= SELECTED EXTRACT =
Skip to Content

HANA PAL Gradient Boosted Decision Tree bug and documentation irregularity

I would like to get a second opinion of the example code provided in the documentation for gradient boosted decision trees, shown here. It appears that the classification implementation of the procedure is only successful if there are two classifiers. Otherwise there is the following error:

Could not execute 'CALL DEVUSER.PAL_GBDT_PREDICT( PAL_GBDT_PREDICT_TBL, PAL_GBDT_CONTROL_TBL, PAL_GBDT_MODEL_TBL, ...' in 100 ms 971 µs . 
SAP DBTech JDBC: [2048]: column store error: search table error:  [2620] executor: plan operation failed;not all requested columns in output table "$$P4$$_SYS_SS_CE_169321_vers2_lang12_type1_139936671594496:2_TMP_CALL" have the same size.' 

This can be easily tested by adding a third variable to the data set provided, which is a simple change from B to C. I have directly copied the example code from the docs, with this change indicated below. I am running the latest HANA2 Express Edition.

= REQUIRED ACTION 1 =
According to the gradient boosted decision tree post, when does the classification implementation of the procedure succeed?
= REQUIRED ACTION 2 =
Shorten the paragraph beginning "This can be easily tested" in the gradient boosted decision tree post, keeping its main facts.
= REQUIRED ACTION 3 =
Write out everything in the gradient boosted decision tree post from "SAP DBTech JDBC: [2048]: column" down to "HANA2 Express Edition.".

= DATA TO EXAMINE =
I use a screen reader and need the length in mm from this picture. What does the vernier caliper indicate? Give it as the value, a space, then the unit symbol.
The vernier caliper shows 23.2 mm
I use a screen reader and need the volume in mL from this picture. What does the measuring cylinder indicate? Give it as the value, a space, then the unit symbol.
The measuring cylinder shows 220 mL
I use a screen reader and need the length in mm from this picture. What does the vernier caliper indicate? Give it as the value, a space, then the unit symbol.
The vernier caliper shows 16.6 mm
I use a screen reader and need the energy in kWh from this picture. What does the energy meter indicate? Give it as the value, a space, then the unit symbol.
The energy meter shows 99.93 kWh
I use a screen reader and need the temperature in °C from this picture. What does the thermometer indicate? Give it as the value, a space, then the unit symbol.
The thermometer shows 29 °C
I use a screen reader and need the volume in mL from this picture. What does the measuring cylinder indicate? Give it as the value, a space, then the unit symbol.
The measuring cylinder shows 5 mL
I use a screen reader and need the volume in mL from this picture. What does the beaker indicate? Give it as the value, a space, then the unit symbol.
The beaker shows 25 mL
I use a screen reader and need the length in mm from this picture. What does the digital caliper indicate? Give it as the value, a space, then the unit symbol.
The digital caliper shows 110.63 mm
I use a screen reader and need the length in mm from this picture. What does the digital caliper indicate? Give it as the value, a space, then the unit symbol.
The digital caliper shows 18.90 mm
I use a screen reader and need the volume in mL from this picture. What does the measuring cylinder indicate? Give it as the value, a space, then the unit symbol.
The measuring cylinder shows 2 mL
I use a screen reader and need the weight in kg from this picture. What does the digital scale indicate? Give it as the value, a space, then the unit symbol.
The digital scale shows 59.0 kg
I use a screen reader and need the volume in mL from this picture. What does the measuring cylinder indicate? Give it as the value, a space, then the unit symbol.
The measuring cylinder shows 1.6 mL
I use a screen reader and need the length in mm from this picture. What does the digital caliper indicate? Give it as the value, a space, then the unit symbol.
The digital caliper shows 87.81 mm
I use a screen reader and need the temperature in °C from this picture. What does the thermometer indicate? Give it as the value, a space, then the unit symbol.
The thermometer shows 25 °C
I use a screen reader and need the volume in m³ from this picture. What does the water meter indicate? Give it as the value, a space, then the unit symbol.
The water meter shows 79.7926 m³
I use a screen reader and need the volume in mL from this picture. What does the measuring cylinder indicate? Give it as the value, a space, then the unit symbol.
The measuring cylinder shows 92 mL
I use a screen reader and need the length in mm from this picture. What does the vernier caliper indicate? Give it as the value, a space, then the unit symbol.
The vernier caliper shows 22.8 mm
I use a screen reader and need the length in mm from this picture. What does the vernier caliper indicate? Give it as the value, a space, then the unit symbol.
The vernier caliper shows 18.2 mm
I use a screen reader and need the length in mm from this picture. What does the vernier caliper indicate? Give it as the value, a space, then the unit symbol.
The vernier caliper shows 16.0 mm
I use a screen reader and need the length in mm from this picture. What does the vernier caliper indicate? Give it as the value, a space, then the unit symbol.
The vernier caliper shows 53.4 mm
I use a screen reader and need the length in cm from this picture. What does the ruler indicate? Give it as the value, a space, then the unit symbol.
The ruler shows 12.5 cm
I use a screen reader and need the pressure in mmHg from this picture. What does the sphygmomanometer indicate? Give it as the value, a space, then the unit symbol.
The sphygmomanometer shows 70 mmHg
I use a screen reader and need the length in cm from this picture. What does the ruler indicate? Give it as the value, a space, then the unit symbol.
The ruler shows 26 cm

= ANSWER SECTION 1 =
Only when there are two classifiers.

= ANSWER SECTION 2 =
The problem is easy to test by adding a third variable to the provided data set, changing a B to a C. The poster copied the documentation's example code directly, with only that change, and runs the latest HANA2 Express Edition.

= ANSWER SECTION 3 =
SAP DBTech JDBC: [2048]: column store error: search table error:  [2620] executor: plan operation failed;not all requested columns in output table "$$P4$$_SYS_SS_CE_169321_vers2_lang12_type1_139936671594496:2_TMP_CALL" have the same size.' 

This can be easily tested by adding a third variable to the data set provided, which is a simple change from B to C. I have directly copied the example code from the docs, with this change indicated below. I am running the latest HANA2 Express Edition.